Société / Monde

Brian Robson, l'homme qui a tenté de s'envoyer par courrier de l'Australie au Pays de Galles

Temps de lecture : 2 min

Aujourd'hui âgé de 75 ans, il recherche les deux Irlandais qui l'ont aidé pour ce périple.

Cet homme originaire du Pays de Galles a voyagé dans une boîte «de la taille d'un mini-frigo». | Ken Yam via Unsplash
Cet homme originaire du Pays de Galles a voyagé dans une boîte «de la taille d'un mini-frigo». | Ken Yam via Unsplash

Si vous étiez en Australie en 1965 et que vous avez aidé un Gallois à rentrer chez lui dans une caisse en bois, ce dernier a un message pour vous.

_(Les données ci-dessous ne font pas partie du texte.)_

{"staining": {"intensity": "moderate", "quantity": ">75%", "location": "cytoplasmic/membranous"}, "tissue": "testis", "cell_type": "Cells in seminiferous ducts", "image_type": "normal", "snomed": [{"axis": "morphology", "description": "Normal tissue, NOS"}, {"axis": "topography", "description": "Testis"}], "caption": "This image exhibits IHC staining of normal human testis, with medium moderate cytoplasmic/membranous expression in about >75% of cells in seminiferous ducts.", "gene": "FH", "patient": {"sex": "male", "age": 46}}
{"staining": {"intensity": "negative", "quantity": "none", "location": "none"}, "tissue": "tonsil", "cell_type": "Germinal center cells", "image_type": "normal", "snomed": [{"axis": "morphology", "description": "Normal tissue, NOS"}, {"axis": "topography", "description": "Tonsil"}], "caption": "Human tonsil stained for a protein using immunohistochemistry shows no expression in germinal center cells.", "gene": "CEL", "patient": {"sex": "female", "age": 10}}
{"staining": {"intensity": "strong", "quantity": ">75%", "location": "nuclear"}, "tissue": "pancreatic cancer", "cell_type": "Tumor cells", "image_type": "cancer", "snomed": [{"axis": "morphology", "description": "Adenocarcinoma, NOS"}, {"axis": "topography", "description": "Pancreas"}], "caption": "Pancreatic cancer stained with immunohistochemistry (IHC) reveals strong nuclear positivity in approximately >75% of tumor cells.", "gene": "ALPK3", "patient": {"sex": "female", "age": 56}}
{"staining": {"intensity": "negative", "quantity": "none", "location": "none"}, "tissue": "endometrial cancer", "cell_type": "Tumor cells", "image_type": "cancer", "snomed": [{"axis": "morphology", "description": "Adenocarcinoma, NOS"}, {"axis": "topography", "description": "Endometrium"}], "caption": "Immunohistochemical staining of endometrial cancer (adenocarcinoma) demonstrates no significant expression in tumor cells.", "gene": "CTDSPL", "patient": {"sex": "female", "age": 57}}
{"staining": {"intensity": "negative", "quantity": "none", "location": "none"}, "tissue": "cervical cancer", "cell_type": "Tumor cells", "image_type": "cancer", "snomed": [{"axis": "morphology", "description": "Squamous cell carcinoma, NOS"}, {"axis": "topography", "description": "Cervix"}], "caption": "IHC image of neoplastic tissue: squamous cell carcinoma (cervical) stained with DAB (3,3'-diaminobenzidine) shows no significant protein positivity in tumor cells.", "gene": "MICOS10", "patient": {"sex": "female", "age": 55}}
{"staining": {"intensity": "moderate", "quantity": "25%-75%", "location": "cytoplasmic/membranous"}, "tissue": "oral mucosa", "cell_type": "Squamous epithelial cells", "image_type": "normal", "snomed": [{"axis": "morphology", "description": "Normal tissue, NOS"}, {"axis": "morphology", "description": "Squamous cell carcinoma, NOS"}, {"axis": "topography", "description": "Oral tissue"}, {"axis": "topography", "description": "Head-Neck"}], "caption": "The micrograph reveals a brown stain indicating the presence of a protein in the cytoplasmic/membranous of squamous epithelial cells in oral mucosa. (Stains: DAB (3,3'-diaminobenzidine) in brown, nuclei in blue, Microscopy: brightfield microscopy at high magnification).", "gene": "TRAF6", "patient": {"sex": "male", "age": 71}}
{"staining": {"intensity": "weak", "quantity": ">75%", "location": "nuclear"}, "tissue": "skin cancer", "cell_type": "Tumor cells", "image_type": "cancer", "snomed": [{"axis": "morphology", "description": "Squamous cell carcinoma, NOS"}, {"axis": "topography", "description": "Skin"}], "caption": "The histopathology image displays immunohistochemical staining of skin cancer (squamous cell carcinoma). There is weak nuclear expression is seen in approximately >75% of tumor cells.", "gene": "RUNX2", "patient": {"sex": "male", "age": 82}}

Brian Robson avait 19 ans quand il a rencontré Paul et John, deux amis et collègues irlandais, qui l'ont aidé à s'échapper du pays continent. Après onze mois passés en Australie dans le cadre d'un programme d'immigration, le jeune homme a commencé à avoir le mal du pays. Problème: son salaire de 40 livres par mois, soit un peu plus de 46 euros, qu'il gagnait en travaillant pour l'entreprise de transport ferroviaire de l'État australien du Victoria n'était pas suffisant pour qu'il puisse s'acheter un billet d'avion à 800 euros.

Au lieu d'économiser, il a eu l'idée de s'envoyer chez lui dans une caisse en bois, comme fret aérien, raconte un article du quotidien britannique Metro. C'est à ce moment-là que les deux amis irlandais sont entrés en jeu. Après avoir après rempli les documents nécessaires à l'envoi, grâce à la machine à écrire de Paul, ils ont cloué la caisse étiquetée comme contenant un ordinateur et l'ont expédiée sur un vol direct de Melbourne à Londres. Évidemment, les choses ne se sont pas passées comme prévu.

Un calvaire de plusieurs jours

Alors que Brian Robson s'apprêtait à voyager pendant trente-six heures dans cette boîte «de la taille d'un mini-frigo», avec des oreillers, une torche, sa valise, un livre de chansons des Beatles et deux bouteilles –une pour l'eau et l'autre pour l'urine–, il s'est retrouvé sur un autre vol, beaucoup plus lent et avec plusieurs escales. Il a d'abord atterri à Sydney, où sa caisse a été posée à l'envers. Il est resté ainsi, la tête en bas, pendant vingt-deux heures. Puis il a été chargé dans un avion en direction de Los Angeles.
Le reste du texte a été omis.